The Court relied heavily on Spokeo, Inc. v. Robins, 136 S. Ct. 1540 (2016) and Casillas v. Madison Avenue Associates, Inc., 926 F.3d 329 (7th Cir. 2019), both of which set the stage for the firm and favorable standing decisions described herein.
2. Gunn v. Thrasher, Buschmann & Voelkel, P.C., No. 19-3514, 2020 U.S. App. LEXIS 39267 (7th Cir. Dec. 15, 2020).

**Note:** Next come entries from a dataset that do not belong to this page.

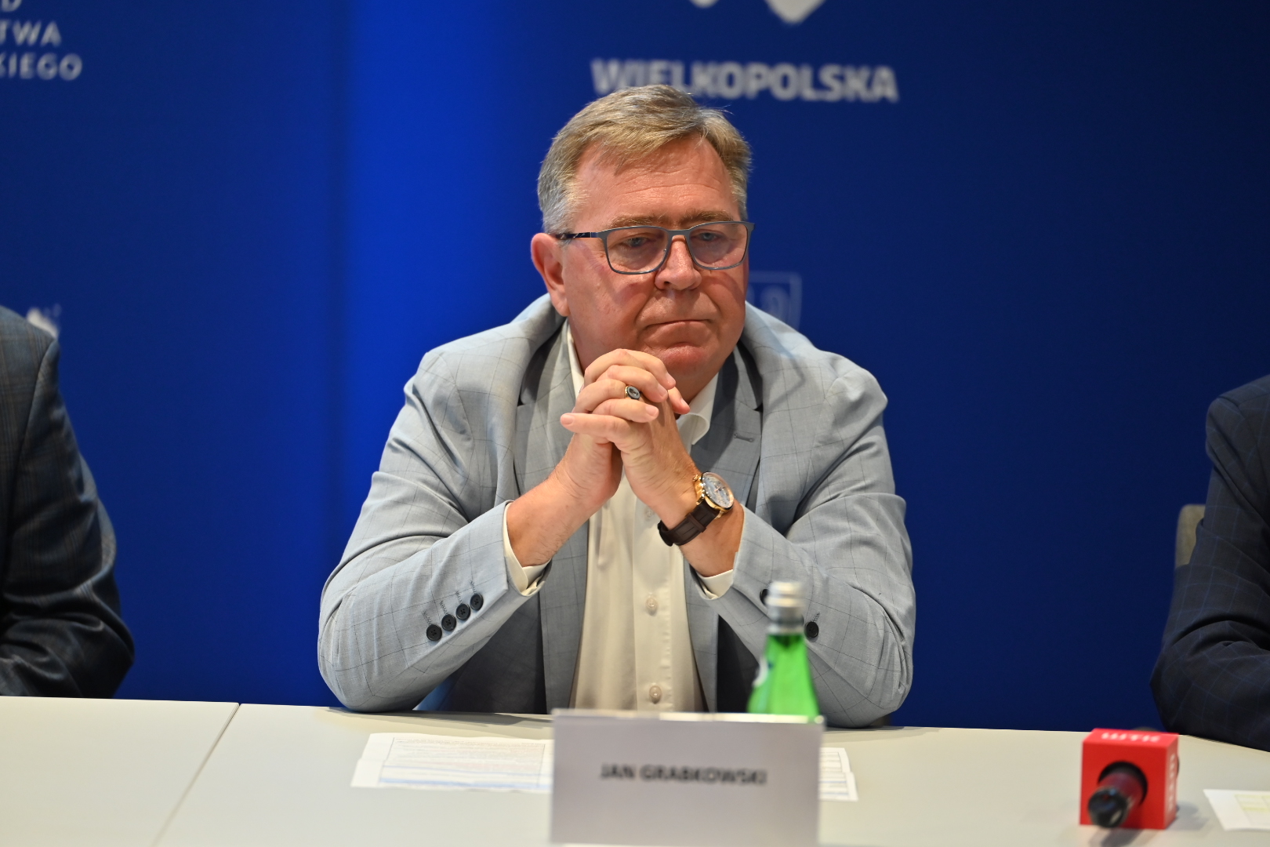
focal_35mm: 145
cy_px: 424
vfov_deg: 9.5
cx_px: 635
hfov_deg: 14.2
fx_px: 5115
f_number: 2.8
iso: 1000
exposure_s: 1/200
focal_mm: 145
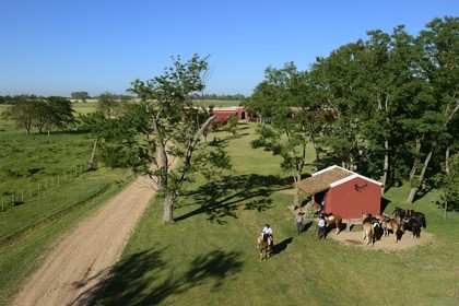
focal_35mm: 32
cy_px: 153
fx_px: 408
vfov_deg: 41.1
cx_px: 230
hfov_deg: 58.7
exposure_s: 1/320
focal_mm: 32
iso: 200
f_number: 10
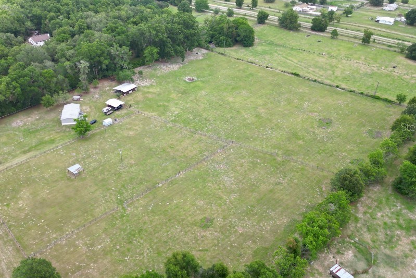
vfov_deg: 41.1
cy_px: 127
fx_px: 370
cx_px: 183
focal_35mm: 32
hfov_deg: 58.5
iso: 100
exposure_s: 1/640
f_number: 1.7
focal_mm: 6.72
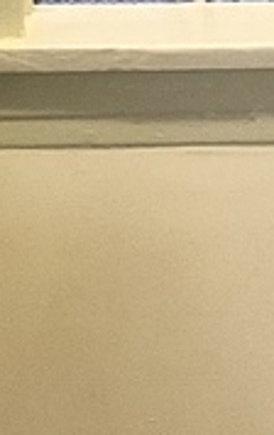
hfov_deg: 7.1
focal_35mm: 186
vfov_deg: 11.0
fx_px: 2212
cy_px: -108
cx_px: -15
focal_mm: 3
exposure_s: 1/44
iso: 320
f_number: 1.8
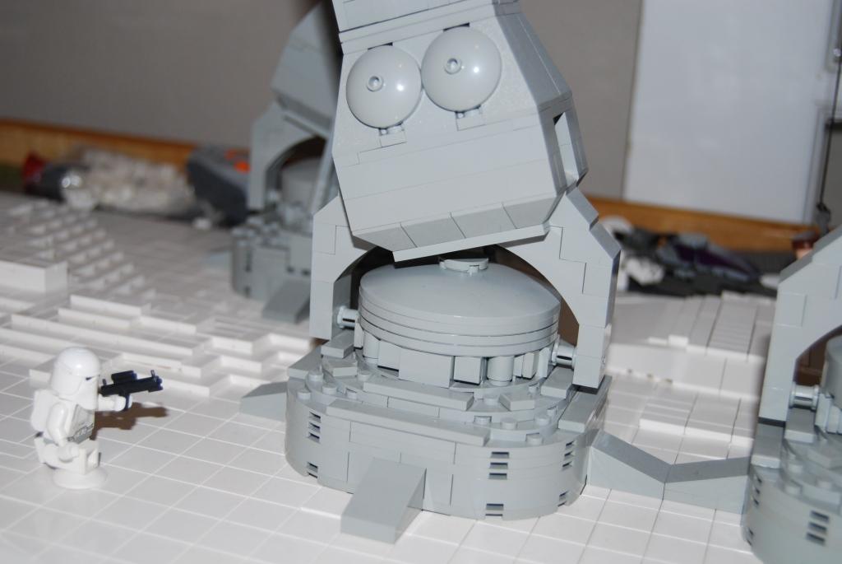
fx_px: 1194
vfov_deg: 26.5
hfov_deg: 38.8
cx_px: 421
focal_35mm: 51
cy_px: 282
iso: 200
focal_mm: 34
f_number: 4.5
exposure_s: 1/60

The plaintiffs alleged that a law firm seeking to collect $2,000 in overdue homeowner association dues sent a dunning letter containing false or misleading statements. The letter stated that the creditor may seek foreclosure, a remedy the plaintiffs believed to be unreasonable and costly to a law firm in pursuit of only $2,000. The plaintiffs therefore alleged that this statement was false or misleading under the FDCPA.
The Seventh Circuit’s decision, authored by the ever-succinct Judge Easterbrook, reiterated the reasoning in Larkin, holding that a violation of a substantive right conferred by the FDCPA does not necessitate standing. The plaintiffs’ mere allegation that they were “annoyed” was not enough. The plaintiffs failed to illustrate how the defendant’s conduct actually injured them, and therefore could not establish Article III standing.